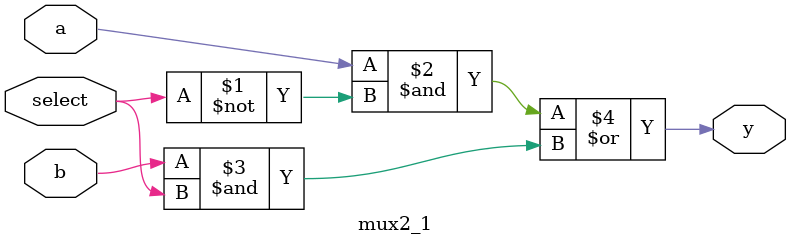
<source format=v>
module mux2_1(input a, b, select, output y);
	assign y = (a & ~select) | (b & select);
endmodule

</source>
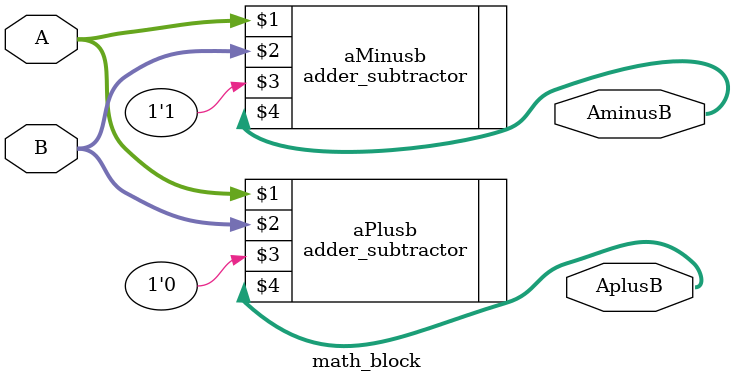
<source format=v>
module math_block(
    input [3:0] A,
    input [3:0] B,
    output [3:0] AplusB,
    output [3:0] AminusB
);

adder_subtractor aPlusb(A,B,1'b0,AplusB);
adder_subtractor aMinusb(A,B,1'b1,AminusB);

endmodule
</source>
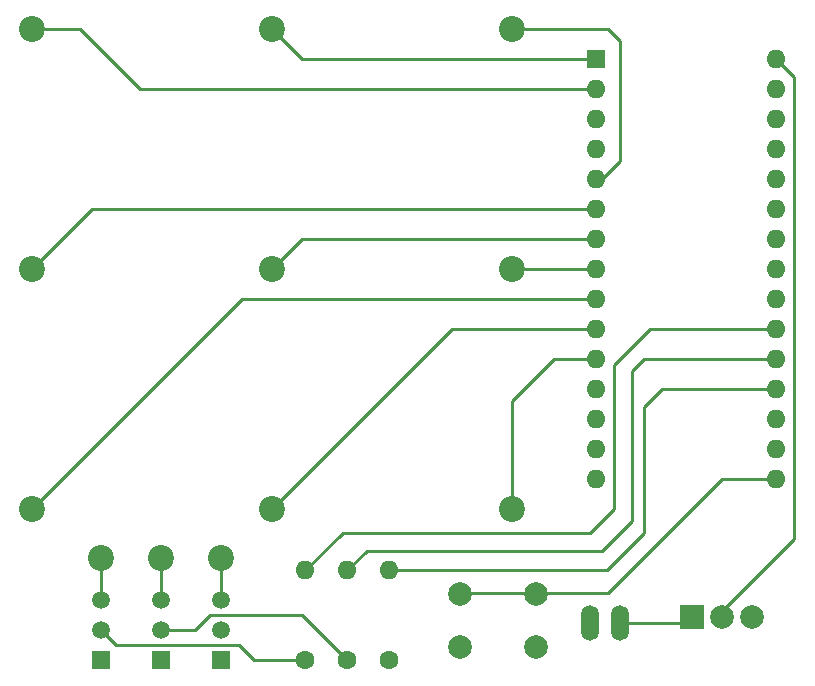
<source format=gbr>
G04 #@! TF.FileFunction,Copper,L1,Top,Signal*
%FSLAX46Y46*%
G04 Gerber Fmt 4.6, Leading zero omitted, Abs format (unit mm)*
G04 Created by KiCad (PCBNEW 4.0.7) date 01/30/18 23:23:01*
%MOMM*%
%LPD*%
G01*
G04 APERTURE LIST*
%ADD10C,0.100000*%
%ADD11R,1.600000X1.600000*%
%ADD12O,1.600000X1.600000*%
%ADD13O,1.510000X3.010000*%
%ADD14C,1.520000*%
%ADD15R,1.520000X1.520000*%
%ADD16C,1.600000*%
%ADD17C,2.200000*%
%ADD18R,2.000000X2.000000*%
%ADD19C,2.000000*%
%ADD20C,0.250000*%
G04 APERTURE END LIST*
D10*
D11*
X70612000Y-27432000D03*
D12*
X85852000Y-60452000D03*
X70612000Y-29972000D03*
X85852000Y-57912000D03*
X70612000Y-32512000D03*
X85852000Y-55372000D03*
X70612000Y-35052000D03*
X85852000Y-52832000D03*
X70612000Y-37592000D03*
X85852000Y-50292000D03*
X70612000Y-40132000D03*
X85852000Y-47752000D03*
X70612000Y-42672000D03*
X85852000Y-45212000D03*
X70612000Y-45212000D03*
X85852000Y-42672000D03*
X70612000Y-47752000D03*
X85852000Y-40132000D03*
X70612000Y-50292000D03*
X85852000Y-37592000D03*
X70612000Y-52832000D03*
X85852000Y-35052000D03*
X70612000Y-55372000D03*
X85852000Y-32512000D03*
X70612000Y-57912000D03*
X85852000Y-29972000D03*
X70612000Y-60452000D03*
X85852000Y-27432000D03*
X70612000Y-62992000D03*
X85852000Y-62992000D03*
D13*
X72644000Y-75184000D03*
X70104000Y-75184000D03*
D14*
X38862000Y-75819000D03*
X38862000Y-73279000D03*
D15*
X38862000Y-78359000D03*
D14*
X33782000Y-75819000D03*
X33782000Y-73279000D03*
D15*
X33782000Y-78359000D03*
D14*
X28702000Y-75819000D03*
X28702000Y-73279000D03*
D15*
X28702000Y-78359000D03*
D16*
X53086000Y-78359000D03*
D12*
X53086000Y-70739000D03*
D16*
X49530000Y-78359000D03*
D12*
X49530000Y-70739000D03*
D16*
X45974000Y-78359000D03*
D12*
X45974000Y-70739000D03*
D17*
X22860000Y-24892000D03*
X43180000Y-24892000D03*
X63500000Y-24892000D03*
X22860000Y-45212000D03*
X43180000Y-45212000D03*
X63500000Y-45212000D03*
X22860000Y-65532000D03*
X43180000Y-65532000D03*
X63500000Y-65532000D03*
X38862000Y-69723000D03*
X33782000Y-69723000D03*
X28702000Y-69723000D03*
D18*
X78740000Y-74676000D03*
D19*
X81280000Y-74676000D03*
X83780000Y-74676000D03*
X65532000Y-72716000D03*
X65532000Y-77216000D03*
X59032000Y-72716000D03*
X59032000Y-77216000D03*
D20*
X70612000Y-27432000D02*
X45720000Y-27432000D01*
X45720000Y-27432000D02*
X43180000Y-24892000D01*
X26924000Y-24892000D02*
X22860000Y-24892000D01*
X32004000Y-29972000D02*
X26924000Y-24892000D01*
X70612000Y-29972000D02*
X32004000Y-29972000D01*
X85852000Y-55372000D02*
X76200000Y-55372000D01*
X71501000Y-70739000D02*
X53086000Y-70739000D01*
X74676000Y-67564000D02*
X71501000Y-70739000D01*
X74676000Y-56896000D02*
X74676000Y-67564000D01*
X76200000Y-55372000D02*
X74676000Y-56896000D01*
X85852000Y-52832000D02*
X74676000Y-52832000D01*
X51181000Y-69088000D02*
X49530000Y-70739000D01*
X71120000Y-69088000D02*
X51181000Y-69088000D01*
X73660000Y-66548000D02*
X71120000Y-69088000D01*
X73660000Y-53848000D02*
X73660000Y-66548000D01*
X74676000Y-52832000D02*
X73660000Y-53848000D01*
X70612000Y-37592000D02*
X71120000Y-37592000D01*
X71120000Y-37592000D02*
X72644000Y-36068000D01*
X72644000Y-36068000D02*
X72644000Y-25908000D01*
X72644000Y-25908000D02*
X71628000Y-24892000D01*
X71628000Y-24892000D02*
X63500000Y-24892000D01*
X85852000Y-50292000D02*
X75184000Y-50292000D01*
X49149000Y-67564000D02*
X45974000Y-70739000D01*
X70104000Y-67564000D02*
X49149000Y-67564000D01*
X72136000Y-65532000D02*
X70104000Y-67564000D01*
X72136000Y-53340000D02*
X72136000Y-65532000D01*
X75184000Y-50292000D02*
X72136000Y-53340000D01*
X70612000Y-40132000D02*
X27940000Y-40132000D01*
X27940000Y-40132000D02*
X22860000Y-45212000D01*
X70612000Y-42672000D02*
X45720000Y-42672000D01*
X45720000Y-42672000D02*
X43180000Y-45212000D01*
X70612000Y-45212000D02*
X63500000Y-45212000D01*
X70612000Y-47752000D02*
X40640000Y-47752000D01*
X40640000Y-47752000D02*
X22860000Y-65532000D01*
X70612000Y-50292000D02*
X58420000Y-50292000D01*
X58420000Y-50292000D02*
X43180000Y-65532000D01*
X70612000Y-52832000D02*
X67056000Y-52832000D01*
X63500000Y-56388000D02*
X63500000Y-65532000D01*
X67056000Y-52832000D02*
X63500000Y-56388000D01*
X81280000Y-74676000D02*
X81280000Y-74168000D01*
X81280000Y-74168000D02*
X87376000Y-68072000D01*
X87376000Y-68072000D02*
X87376000Y-28956000D01*
X87376000Y-28956000D02*
X85852000Y-27432000D01*
X85852000Y-62992000D02*
X81280000Y-62992000D01*
X71628000Y-72644000D02*
X59104000Y-72644000D01*
X72136000Y-72136000D02*
X71628000Y-72644000D01*
X81280000Y-62992000D02*
X72136000Y-72136000D01*
X59104000Y-72644000D02*
X59032000Y-72716000D01*
X72644000Y-75184000D02*
X78232000Y-75184000D01*
X78232000Y-75184000D02*
X78740000Y-74676000D01*
X38862000Y-69723000D02*
X38862000Y-73279000D01*
X33782000Y-69723000D02*
X33782000Y-73279000D01*
X28702000Y-73279000D02*
X28702000Y-69723000D01*
X33782000Y-75819000D02*
X36626800Y-75819000D01*
X45720000Y-74549000D02*
X49530000Y-78359000D01*
X37896800Y-74549000D02*
X45720000Y-74549000D01*
X36626800Y-75819000D02*
X37896800Y-74549000D01*
X45974000Y-78359000D02*
X41579800Y-78359000D01*
X29972000Y-77089000D02*
X28702000Y-75819000D01*
X40309800Y-77089000D02*
X29972000Y-77089000D01*
X41579800Y-78359000D02*
X40309800Y-77089000D01*
M02*

</source>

• [Required action]: When a line carries an image, skip the image and repeat everything else above exactly as written.

• [Written reply]:
<source format=v>
module mux2_1(input a, b, select, output y);
	assign y = (a & ~select) | (b & select);
endmodule

</source>
<source format=v>
module math_block(
    input [3:0] A,
    input [3:0] B,
    output [3:0] AplusB,
    output [3:0] AminusB
);

adder_subtractor aPlusb(A,B,1'b0,AplusB);
adder_subtractor aMinusb(A,B,1'b1,AminusB);

endmodule
</source>
<source format=gbr>
G04 #@! TF.FileFunction,Copper,L1,Top,Signal*
%FSLAX46Y46*%
G04 Gerber Fmt 4.6, Leading zero omitted, Abs format (unit mm)*
G04 Created by KiCad (PCBNEW 4.0.7) date 01/30/18 23:23:01*
%MOMM*%
%LPD*%
G01*
G04 APERTURE LIST*
%ADD10C,0.100000*%
%ADD11R,1.600000X1.600000*%
%ADD12O,1.600000X1.600000*%
%ADD13O,1.510000X3.010000*%
%ADD14C,1.520000*%
%ADD15R,1.520000X1.520000*%
%ADD16C,1.600000*%
%ADD17C,2.200000*%
%ADD18R,2.000000X2.000000*%
%ADD19C,2.000000*%
%ADD20C,0.250000*%
G04 APERTURE END LIST*
D10*
D11*
X70612000Y-27432000D03*
D12*
X85852000Y-60452000D03*
X70612000Y-29972000D03*
X85852000Y-57912000D03*
X70612000Y-32512000D03*
X85852000Y-55372000D03*
X70612000Y-35052000D03*
X85852000Y-52832000D03*
X70612000Y-37592000D03*
X85852000Y-50292000D03*
X70612000Y-40132000D03*
X85852000Y-47752000D03*
X70612000Y-42672000D03*
X85852000Y-45212000D03*
X70612000Y-45212000D03*
X85852000Y-42672000D03*
X70612000Y-47752000D03*
X85852000Y-40132000D03*
X70612000Y-50292000D03*
X85852000Y-37592000D03*
X70612000Y-52832000D03*
X85852000Y-35052000D03*
X70612000Y-55372000D03*
X85852000Y-32512000D03*
X70612000Y-57912000D03*
X85852000Y-29972000D03*
X70612000Y-60452000D03*
X85852000Y-27432000D03*
X70612000Y-62992000D03*
X85852000Y-62992000D03*
D13*
X72644000Y-75184000D03*
X70104000Y-75184000D03*
D14*
X38862000Y-75819000D03*
X38862000Y-73279000D03*
D15*
X38862000Y-78359000D03*
D14*
X33782000Y-75819000D03*
X33782000Y-73279000D03*
D15*
X33782000Y-78359000D03*
D14*
X28702000Y-75819000D03*
X28702000Y-73279000D03*
D15*
X28702000Y-78359000D03*
D16*
X53086000Y-78359000D03*
D12*
X53086000Y-70739000D03*
D16*
X49530000Y-78359000D03*
D12*
X49530000Y-70739000D03*
D16*
X45974000Y-78359000D03*
D12*
X45974000Y-70739000D03*
D17*
X22860000Y-24892000D03*
X43180000Y-24892000D03*
X63500000Y-24892000D03*
X22860000Y-45212000D03*
X43180000Y-45212000D03*
X63500000Y-45212000D03*
X22860000Y-65532000D03*
X43180000Y-65532000D03*
X63500000Y-65532000D03*
X38862000Y-69723000D03*
X33782000Y-69723000D03*
X28702000Y-69723000D03*
D18*
X78740000Y-74676000D03*
D19*
X81280000Y-74676000D03*
X83780000Y-74676000D03*
X65532000Y-72716000D03*
X65532000Y-77216000D03*
X59032000Y-72716000D03*
X59032000Y-77216000D03*
D20*
X70612000Y-27432000D02*
X45720000Y-27432000D01*
X45720000Y-27432000D02*
X43180000Y-24892000D01*
X26924000Y-24892000D02*
X22860000Y-24892000D01*
X32004000Y-29972000D02*
X26924000Y-24892000D01*
X70612000Y-29972000D02*
X32004000Y-29972000D01*
X85852000Y-55372000D02*
X76200000Y-55372000D01*
X71501000Y-70739000D02*
X53086000Y-70739000D01*
X74676000Y-67564000D02*
X71501000Y-70739000D01*
X74676000Y-56896000D02*
X74676000Y-67564000D01*
X76200000Y-55372000D02*
X74676000Y-56896000D01*
X85852000Y-52832000D02*
X74676000Y-52832000D01*
X51181000Y-69088000D02*
X49530000Y-70739000D01*
X71120000Y-69088000D02*
X51181000Y-69088000D01*
X73660000Y-66548000D02*
X71120000Y-69088000D01*
X73660000Y-53848000D02*
X73660000Y-66548000D01*
X74676000Y-52832000D02*
X73660000Y-53848000D01*
X70612000Y-37592000D02*
X71120000Y-37592000D01*
X71120000Y-37592000D02*
X72644000Y-36068000D01*
X72644000Y-36068000D02*
X72644000Y-25908000D01*
X72644000Y-25908000D02*
X71628000Y-24892000D01*
X71628000Y-24892000D02*
X63500000Y-24892000D01*
X85852000Y-50292000D02*
X75184000Y-50292000D01*
X49149000Y-67564000D02*
X45974000Y-70739000D01*
X70104000Y-67564000D02*
X49149000Y-67564000D01*
X72136000Y-65532000D02*
X70104000Y-67564000D01*
X72136000Y-53340000D02*
X72136000Y-65532000D01*
X75184000Y-50292000D02*
X72136000Y-53340000D01*
X70612000Y-40132000D02*
X27940000Y-40132000D01*
X27940000Y-40132000D02*
X22860000Y-45212000D01*
X70612000Y-42672000D02*
X45720000Y-42672000D01*
X45720000Y-42672000D02*
X43180000Y-45212000D01*
X70612000Y-45212000D02*
X63500000Y-45212000D01*
X70612000Y-47752000D02*
X40640000Y-47752000D01*
X40640000Y-47752000D02*
X22860000Y-65532000D01*
X70612000Y-50292000D02*
X58420000Y-50292000D01*
X58420000Y-50292000D02*
X43180000Y-65532000D01*
X70612000Y-52832000D02*
X67056000Y-52832000D01*
X63500000Y-56388000D02*
X63500000Y-65532000D01*
X67056000Y-52832000D02*
X63500000Y-56388000D01*
X81280000Y-74676000D02*
X81280000Y-74168000D01*
X81280000Y-74168000D02*
X87376000Y-68072000D01*
X87376000Y-68072000D02*
X87376000Y-28956000D01*
X87376000Y-28956000D02*
X85852000Y-27432000D01*
X85852000Y-62992000D02*
X81280000Y-62992000D01*
X71628000Y-72644000D02*
X59104000Y-72644000D01*
X72136000Y-72136000D02*
X71628000Y-72644000D01*
X81280000Y-62992000D02*
X72136000Y-72136000D01*
X59104000Y-72644000D02*
X59032000Y-72716000D01*
X72644000Y-75184000D02*
X78232000Y-75184000D01*
X78232000Y-75184000D02*
X78740000Y-74676000D01*
X38862000Y-69723000D02*
X38862000Y-73279000D01*
X33782000Y-69723000D02*
X33782000Y-73279000D01*
X28702000Y-73279000D02*
X28702000Y-69723000D01*
X33782000Y-75819000D02*
X36626800Y-75819000D01*
X45720000Y-74549000D02*
X49530000Y-78359000D01*
X37896800Y-74549000D02*
X45720000Y-74549000D01*
X36626800Y-75819000D02*
X37896800Y-74549000D01*
X45974000Y-78359000D02*
X41579800Y-78359000D01*
X29972000Y-77089000D02*
X28702000Y-75819000D01*
X40309800Y-77089000D02*
X29972000Y-77089000D01*
X41579800Y-78359000D02*
X40309800Y-77089000D01*
M02*

</source>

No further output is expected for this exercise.